Because al-Bassa’s story is also my family’s story, and when two stories about the same place and the same period don’t connect, both sides lose.
The purpose of the tour was to present to Hebrew-speaking Israelis what they’ll never have the opportunity to learn in official institutions of the Ministry of Education or the state of Israel. The purpose was to have us meet those born here, the residents who were uprooted, dispossessed, some of whom where murdered in the massacre that occurred in the church and whose traces are unrecorded in any history book. Only the villagers remember their own history. But when we accompanied them, among the sites of their shattered, destroyed childhood, I felt that we weren’t really the target. They were there, at al-Bassa, for themselves. They were still the children of the large, thriving village of the 1940’s, and they didn’t care at all whether any of us understood, whether or not we confirmed their account. It was their childhood, their lives, their roots, which no one could take from them nor from their children and grandchildren who came on our tour with their parents.
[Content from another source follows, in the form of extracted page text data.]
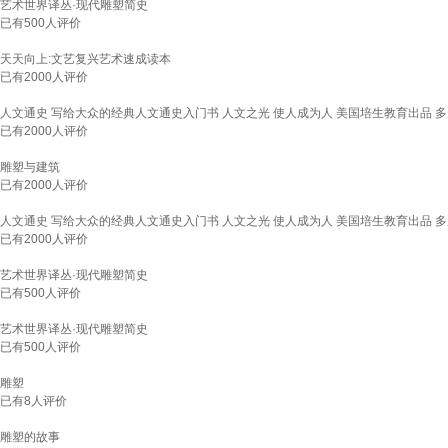
艺术世界译丛·现代雕塑简史
已有
500
人评价
天天向上:文艺复兴艺术速成读本
已有
2000
人评价
人文通史 写给大众的经典人文通史入门书 人文之光 使人成为人 美国培生教育出品 多所大
已有
2000
人评价
雕塑与建筑
已有
2000
人评价
人文通史 写给大众的经典人文通史入门书 人文之光 使人成为人 美国培生教育出品 多所大
已有
2000
人评价
艺术世界译丛·现代雕塑简史
已有
500
人评价
艺术世界译丛·现代雕塑简史
已有
500
人评价
雕塑
已有
8
人评价
雕塑的故事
When Khalil ’Asi pointed to dry vegetation among a few remains of a building and said, “This was my house, on this land, opposite the church,” I was reminded of Mina a few months ago holding Shlomo Waldman’s book open to the page with the photograph of the street in Iasi, a blurry black-and-white photo taken in the 1940’s, showing a lovely paved road crowded with people, shops, horse carts, saying to me in a tone I’ll never forget, “That’s Stikhi Street. My home was 9 Stikhi Street. My grandmother lived at Stikhi 5. But the street no longer exists. They demolished it and built a highway.”